__Text excerpt__:
■ ■ ■

[PATCH] Add a source_tree field to Project.

Dirk Wallenstein halsmit at t-online.de
Fri Apr 1 22:01:36 EST 2011


On Wed, Mar 30, 2011 at 06:25:12PM -0300, Guilherme Salgado wrote:
> On Wed, 2011-03-30 at 12:10 +0800, Jeremy Kerr wrote:
> > Hi Guilherme,
> > 
> > >  apps/patchwork/models.py                      |    1 +
> > >  lib/sql/migration/008-project-source-tree.sql |    3 +++
> > >  2 files changed, 4 insertions(+), 0 deletions(-)
> > >  create mode 100644 lib/sql/migration/008-project-source-tree.sql
> > 
> > Looks good. I'd like to wait until there is a user of this field before 
> > merging the change though - or are you using this for linaro-internal things?
> 
> I'm using it on a script I'm writing to fetch the git history of every
> project and scan that looking for patches that have been committed. Just
> like the existing patchwork-update-commits script does but this one is
> fully automated, and to make it more easily testable I'm experimenting
> with python-dulwich to scan the git history. 
> 
> I haven't submitted it for feedback yet because it's still very much a
> work in progress, but I would certainly do so. (I'm including what I
> have so far here, though)
> 
> Oh, there's one extra DB schema change I'm considering... That will
> allow us to keep track of the last seen commit ref so that we can scan
> the git history incrementally.  I've added it as another field to
> Project, named last_seen_commit_ref.  How does that sound to you?

■ ■ ■

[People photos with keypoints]
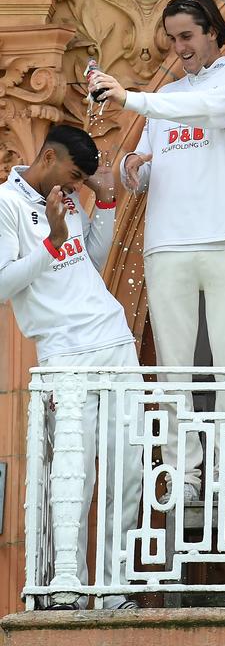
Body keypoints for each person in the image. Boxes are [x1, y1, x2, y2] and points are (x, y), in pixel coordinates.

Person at [94, 0, 225, 502]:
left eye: (186, 36)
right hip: (168, 243)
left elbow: (203, 109)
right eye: (172, 38)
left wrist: (132, 98)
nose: (179, 47)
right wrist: (130, 170)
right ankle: (184, 472)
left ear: (213, 30)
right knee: (173, 369)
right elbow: (145, 165)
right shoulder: (167, 100)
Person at [0, 126, 142, 609]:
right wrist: (50, 243)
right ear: (47, 157)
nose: (76, 185)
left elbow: (89, 258)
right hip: (64, 352)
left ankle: (114, 587)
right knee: (72, 476)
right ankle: (69, 586)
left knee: (127, 471)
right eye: (75, 176)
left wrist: (102, 201)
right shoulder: (7, 205)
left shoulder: (64, 196)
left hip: (114, 340)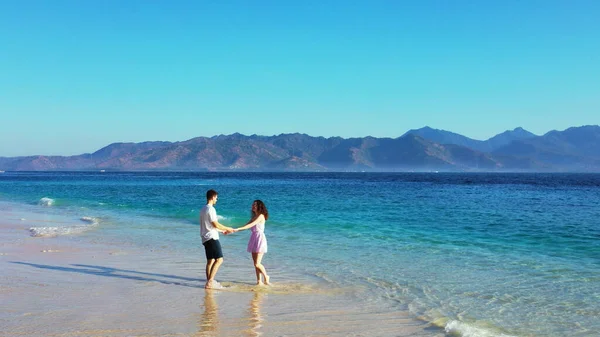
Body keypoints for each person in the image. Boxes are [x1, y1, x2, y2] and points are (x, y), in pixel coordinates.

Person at [200, 189, 234, 289]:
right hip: (211, 238)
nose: (217, 200)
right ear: (213, 197)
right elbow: (215, 223)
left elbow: (209, 225)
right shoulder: (211, 209)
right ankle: (210, 282)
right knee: (219, 260)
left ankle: (209, 282)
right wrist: (227, 228)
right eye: (216, 198)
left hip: (205, 238)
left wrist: (221, 231)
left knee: (210, 261)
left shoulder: (203, 209)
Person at [235, 200, 271, 285]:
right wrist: (233, 230)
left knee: (257, 263)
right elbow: (245, 226)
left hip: (259, 239)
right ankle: (259, 281)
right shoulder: (254, 216)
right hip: (253, 238)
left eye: (255, 205)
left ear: (259, 206)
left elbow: (250, 225)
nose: (253, 206)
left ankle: (266, 276)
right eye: (253, 205)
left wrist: (236, 229)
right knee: (255, 264)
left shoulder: (261, 216)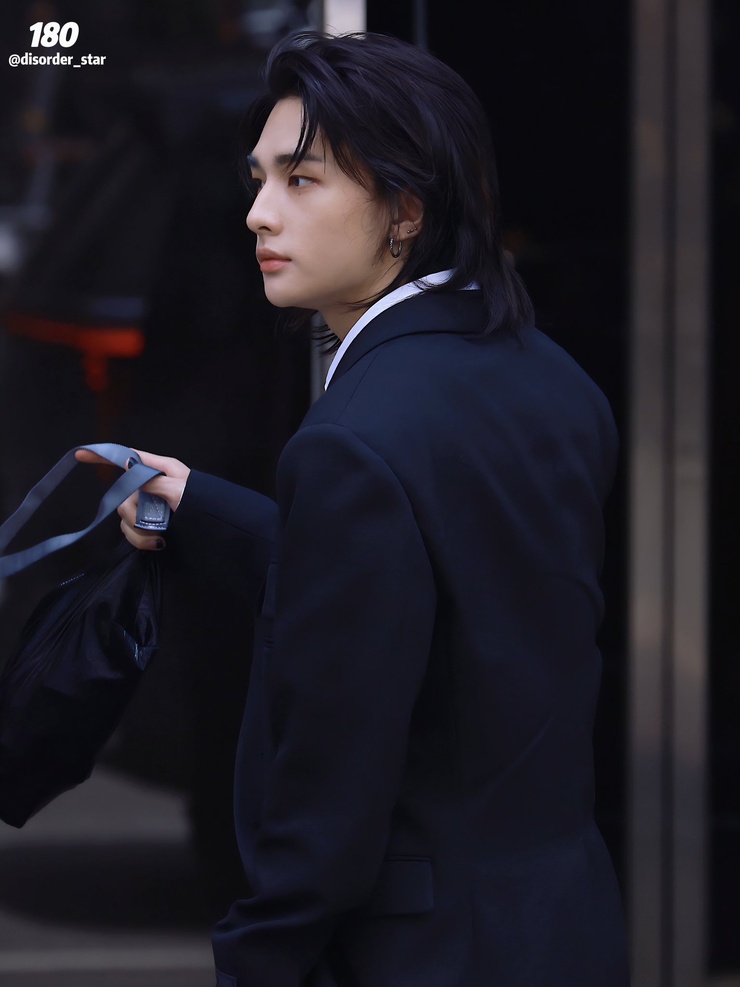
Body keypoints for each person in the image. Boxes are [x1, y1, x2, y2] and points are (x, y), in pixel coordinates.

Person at [78, 29, 629, 987]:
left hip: (420, 952)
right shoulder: (553, 380)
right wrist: (203, 508)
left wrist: (257, 957)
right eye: (259, 179)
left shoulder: (354, 440)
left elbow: (329, 787)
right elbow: (445, 594)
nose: (258, 212)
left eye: (302, 180)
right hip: (564, 922)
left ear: (406, 211)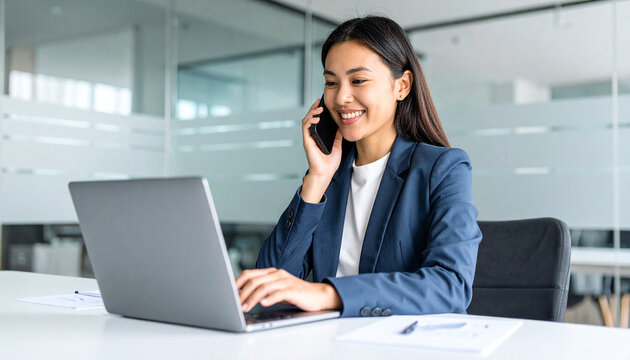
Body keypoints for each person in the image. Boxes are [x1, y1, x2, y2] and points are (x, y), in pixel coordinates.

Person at [235, 16, 482, 317]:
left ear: (401, 86)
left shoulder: (442, 169)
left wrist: (329, 293)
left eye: (358, 80)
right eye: (331, 82)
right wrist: (317, 177)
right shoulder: (331, 177)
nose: (341, 97)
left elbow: (450, 286)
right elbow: (269, 286)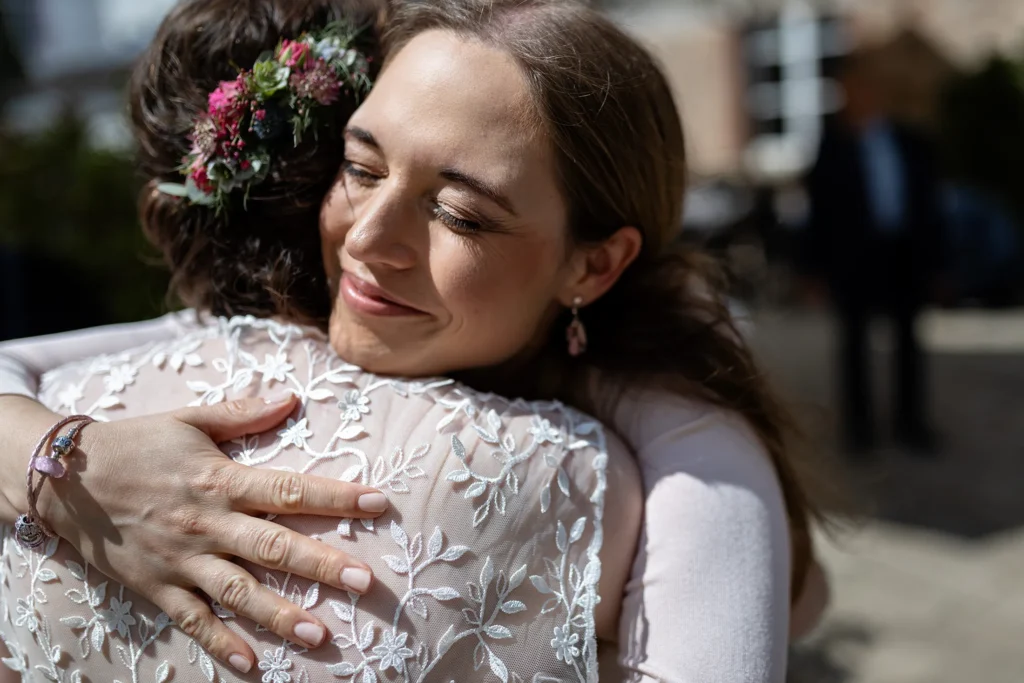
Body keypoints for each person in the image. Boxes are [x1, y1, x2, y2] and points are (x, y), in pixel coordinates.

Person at [0, 0, 831, 679]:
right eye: (362, 168)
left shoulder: (677, 437)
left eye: (459, 213)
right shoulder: (252, 331)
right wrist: (68, 462)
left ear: (595, 264)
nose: (369, 239)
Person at [801, 53, 946, 455]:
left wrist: (937, 262)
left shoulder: (911, 141)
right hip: (854, 259)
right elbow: (819, 213)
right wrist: (813, 269)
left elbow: (929, 207)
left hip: (903, 253)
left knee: (909, 342)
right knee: (855, 345)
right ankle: (860, 429)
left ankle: (910, 423)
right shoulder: (833, 145)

■ ■ ■

__Tasks__:
a) According to the patch thread, what library is Guilherme Salgado experimenting with to scan the git history?
b) Reproduce verbatim the passage of the patch thread between "Dirk Wallenstein halsmit" and "insertions(+), 0 deletions(-)", inclusive.

__Task solutions__:
a) python-dulwich

b)
Dirk Wallenstein halsmit at t-online.de
Fri Apr 1 22:01:36 EST 2011


On Wed, Mar 30, 2011 at 06:25:12PM -0300, Guilherme Salgado wrote:
> On Wed, 2011-03-30 at 12:10 +0800, Jeremy Kerr wrote:
> > Hi Guilherme,
> > 
> > >  apps/patchwork/models.py                      |    1 +
> > >  lib/sql/migration/008-project-source-tree.sql |    3 +++
> > >  2 files changed, 4 insertions(+), 0 deletions(-)